Sounds: No Human Savage você conseguiu criar um timbre de vocal meio Glen Benton da fase Legion que funcionou muito bem e casou com as novas músicas. Por que essa mudança?
Caio: Citar o Legion me emociona cara, foi o primeiro disco do Deicide que ganhei e certamente o Benton tem alguma influência no lance da voz. Quando gravei o Paralaxe, o Carlos sempre dizia pra usar um timbre mais aberto, então acabei seguindo a linha que era mais próxima do Desalmado. O timbre de vocal de hoje é o que sempre busquei, meus últimos 4 anos foram todos em cima de gravações, é natural atingir um certo nível de maturidade. Tinha fechado com o Rodrigo, “vamos fazer um álbum totalmente pendenga pro death metal” e o vocal foi fundamental nesse processo. Acho que atingimos o objetivo.

Sounds: A capa de Human Savage ficou muito foda. Quem cuida da parte gráfica na banda?

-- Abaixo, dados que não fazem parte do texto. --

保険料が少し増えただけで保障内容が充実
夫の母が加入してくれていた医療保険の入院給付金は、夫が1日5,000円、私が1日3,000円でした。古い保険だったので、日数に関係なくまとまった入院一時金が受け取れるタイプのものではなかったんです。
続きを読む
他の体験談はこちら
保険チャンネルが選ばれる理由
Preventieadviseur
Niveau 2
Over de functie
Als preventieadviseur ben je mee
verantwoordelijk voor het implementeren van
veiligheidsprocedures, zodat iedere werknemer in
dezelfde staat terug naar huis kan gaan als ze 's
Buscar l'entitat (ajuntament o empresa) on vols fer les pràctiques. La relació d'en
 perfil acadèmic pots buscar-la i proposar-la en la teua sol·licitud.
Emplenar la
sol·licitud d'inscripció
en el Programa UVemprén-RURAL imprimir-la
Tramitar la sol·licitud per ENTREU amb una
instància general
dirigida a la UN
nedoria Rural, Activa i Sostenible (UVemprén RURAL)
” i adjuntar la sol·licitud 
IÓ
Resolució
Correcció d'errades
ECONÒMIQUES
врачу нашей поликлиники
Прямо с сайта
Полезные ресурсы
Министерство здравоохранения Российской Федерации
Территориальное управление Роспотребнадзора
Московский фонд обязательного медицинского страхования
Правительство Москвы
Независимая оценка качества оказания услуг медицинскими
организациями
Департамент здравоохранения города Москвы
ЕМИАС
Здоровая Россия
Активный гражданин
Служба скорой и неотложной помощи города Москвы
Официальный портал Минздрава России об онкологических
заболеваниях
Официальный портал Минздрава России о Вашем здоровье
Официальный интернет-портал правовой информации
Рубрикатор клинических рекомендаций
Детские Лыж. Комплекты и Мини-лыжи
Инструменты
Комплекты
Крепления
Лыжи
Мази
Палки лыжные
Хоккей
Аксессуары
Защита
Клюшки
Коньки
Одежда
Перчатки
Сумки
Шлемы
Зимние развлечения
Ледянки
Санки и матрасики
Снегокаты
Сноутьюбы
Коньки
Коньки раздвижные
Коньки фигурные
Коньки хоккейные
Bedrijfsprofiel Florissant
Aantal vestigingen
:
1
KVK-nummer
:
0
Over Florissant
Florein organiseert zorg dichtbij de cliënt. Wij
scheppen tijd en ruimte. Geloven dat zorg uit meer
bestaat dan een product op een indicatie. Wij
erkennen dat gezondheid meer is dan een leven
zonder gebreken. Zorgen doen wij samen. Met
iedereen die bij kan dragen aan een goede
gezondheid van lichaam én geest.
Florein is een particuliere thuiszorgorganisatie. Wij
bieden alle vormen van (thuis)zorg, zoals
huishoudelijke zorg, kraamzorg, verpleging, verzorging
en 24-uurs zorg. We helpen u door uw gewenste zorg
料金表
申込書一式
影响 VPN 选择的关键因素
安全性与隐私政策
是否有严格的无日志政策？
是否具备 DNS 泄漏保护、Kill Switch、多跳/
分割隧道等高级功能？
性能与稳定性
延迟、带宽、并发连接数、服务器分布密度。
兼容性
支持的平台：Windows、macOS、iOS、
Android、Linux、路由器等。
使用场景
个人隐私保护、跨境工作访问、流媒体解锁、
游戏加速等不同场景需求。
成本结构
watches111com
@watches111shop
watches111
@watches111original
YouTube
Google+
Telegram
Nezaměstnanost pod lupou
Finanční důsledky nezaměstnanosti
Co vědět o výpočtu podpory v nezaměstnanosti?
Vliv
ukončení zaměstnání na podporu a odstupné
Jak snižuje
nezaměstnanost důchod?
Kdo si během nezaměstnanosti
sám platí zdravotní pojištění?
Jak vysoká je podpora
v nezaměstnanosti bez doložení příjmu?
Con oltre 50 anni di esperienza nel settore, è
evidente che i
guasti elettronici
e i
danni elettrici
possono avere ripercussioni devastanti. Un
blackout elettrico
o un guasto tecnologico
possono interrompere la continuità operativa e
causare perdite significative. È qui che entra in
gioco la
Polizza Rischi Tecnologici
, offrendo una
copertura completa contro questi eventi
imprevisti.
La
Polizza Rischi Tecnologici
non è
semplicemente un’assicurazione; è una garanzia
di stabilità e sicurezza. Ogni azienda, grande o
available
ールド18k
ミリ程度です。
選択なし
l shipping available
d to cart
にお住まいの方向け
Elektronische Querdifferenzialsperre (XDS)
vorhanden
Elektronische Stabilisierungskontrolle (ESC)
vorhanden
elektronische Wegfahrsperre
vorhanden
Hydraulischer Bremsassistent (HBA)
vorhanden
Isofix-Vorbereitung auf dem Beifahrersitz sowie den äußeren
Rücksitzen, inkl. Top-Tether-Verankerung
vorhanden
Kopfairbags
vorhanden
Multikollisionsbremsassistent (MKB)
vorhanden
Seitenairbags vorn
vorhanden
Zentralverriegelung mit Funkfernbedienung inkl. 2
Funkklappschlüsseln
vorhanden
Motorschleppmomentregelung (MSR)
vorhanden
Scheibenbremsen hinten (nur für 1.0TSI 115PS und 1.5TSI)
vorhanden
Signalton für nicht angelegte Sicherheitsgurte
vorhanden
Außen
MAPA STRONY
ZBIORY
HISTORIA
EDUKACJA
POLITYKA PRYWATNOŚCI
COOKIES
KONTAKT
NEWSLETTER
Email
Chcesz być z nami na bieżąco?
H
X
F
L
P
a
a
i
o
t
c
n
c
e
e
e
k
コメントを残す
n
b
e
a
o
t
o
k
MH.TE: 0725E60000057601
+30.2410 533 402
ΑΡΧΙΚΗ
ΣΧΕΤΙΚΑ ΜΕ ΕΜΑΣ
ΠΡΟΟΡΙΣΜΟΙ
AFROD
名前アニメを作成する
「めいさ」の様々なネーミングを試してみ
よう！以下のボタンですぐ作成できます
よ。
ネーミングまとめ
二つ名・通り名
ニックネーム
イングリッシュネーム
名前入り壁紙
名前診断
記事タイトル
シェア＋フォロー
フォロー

Rodrigo: A capa foi feita pela Ece Bas, uma amiga nossa da Turquia que é tatuadora. Ela, em um primeiro momento, se ofereceu para fazer uma ilustração para a banda, que ainda não usamos. Depois disso, pensamos que ela seria a pessoa ideal para ilustrar esse EP, já que sendo fã e amiga, captaria a ideia e seria um prazer deixar ela criar para nós, imprimir seu estilo de pintura. A parte gráfica eu cuido, trabalho com isso e gosto de fazer. Criar a imagem do Crânula é mais um processo criativo além dos sons.

Sounds: Há quanto tempo vocês estão juntos na banda? O que pretendem atingir com ela e o que os faz continuar, considerando os perrengues que vocês já passaram como músicos independentes?
Rodrigo: A banda tem 4 anos, mas com a formação atual estamos há 2 anos. A ideia é conseguir tocar muito mais (no momento a movimentação de shows para banda independente está meio fraco, é o que parece), e muito mesmo mais fora de SP para divulgar esse novo EP e finalmente gravar um disco completo/full, com sons novos com uma gravação melhor ainda. O mais brutal possível.